Elgabarty, H., Kampfrath, T., Bonthuis, D. J., Balos, V., Kaliannan, N. K., Loche, P., et al. (2020). Energy transfer within the hydrogen bonding network of water following resonant terahertz excitation. Science Advances, 6(17): eaay7074. doi:10.1126/sciadv.aay7074.

Cite as: https://hdl.handle.net/21.11116/0000-0005-F951-7

Abstract

Energy dissipation in water is very fast and more efficient than in many other liquids. This behavior is commonly attributed to the intermolecular interactions associated with hydrogen bonding. Here, we investigate the dynamic energy flow in the hydrogen-bond network of liquid water by a pump-probe
experiment.

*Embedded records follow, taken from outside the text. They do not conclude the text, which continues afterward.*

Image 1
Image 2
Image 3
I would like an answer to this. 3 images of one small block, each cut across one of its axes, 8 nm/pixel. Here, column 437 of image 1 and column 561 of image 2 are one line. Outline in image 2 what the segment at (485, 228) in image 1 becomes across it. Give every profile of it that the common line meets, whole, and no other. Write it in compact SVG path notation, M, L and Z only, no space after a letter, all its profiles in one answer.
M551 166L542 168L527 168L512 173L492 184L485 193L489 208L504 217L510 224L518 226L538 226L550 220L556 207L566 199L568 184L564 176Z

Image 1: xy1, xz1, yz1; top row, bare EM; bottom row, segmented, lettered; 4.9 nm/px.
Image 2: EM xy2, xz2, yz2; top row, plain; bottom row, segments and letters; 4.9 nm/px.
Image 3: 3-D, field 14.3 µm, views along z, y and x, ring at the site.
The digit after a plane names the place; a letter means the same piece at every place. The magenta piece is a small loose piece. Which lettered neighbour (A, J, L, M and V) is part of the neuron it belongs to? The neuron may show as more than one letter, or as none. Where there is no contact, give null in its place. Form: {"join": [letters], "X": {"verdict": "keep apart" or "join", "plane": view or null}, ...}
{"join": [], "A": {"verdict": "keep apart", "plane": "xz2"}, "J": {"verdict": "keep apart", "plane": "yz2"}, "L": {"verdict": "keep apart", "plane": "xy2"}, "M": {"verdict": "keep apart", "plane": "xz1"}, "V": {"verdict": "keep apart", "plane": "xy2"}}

We resonantly excite intermolecular degrees of freedom with
ultrashort single-cycle terahertz pulses and monitor its Raman response. By using ultrathin sample-cell windows, a background-free bipolar signal whose
tail relaxes mono-exponentially is obtained. The relaxation is attributed to the molecular translational motions, using complementary experiments, force-field and ab initio molecular dynamics simulations. They reveal an initial coupling of the terahertz electric field to the molecular rotational
degrees of freedom whose energy is rapidly transferred, within the excitation pulse duration, to the restricted-translational motion of neighboring molecules. This rapid energy transfer may be rationalized by the strong anharmonicity of the intermolecular interactions.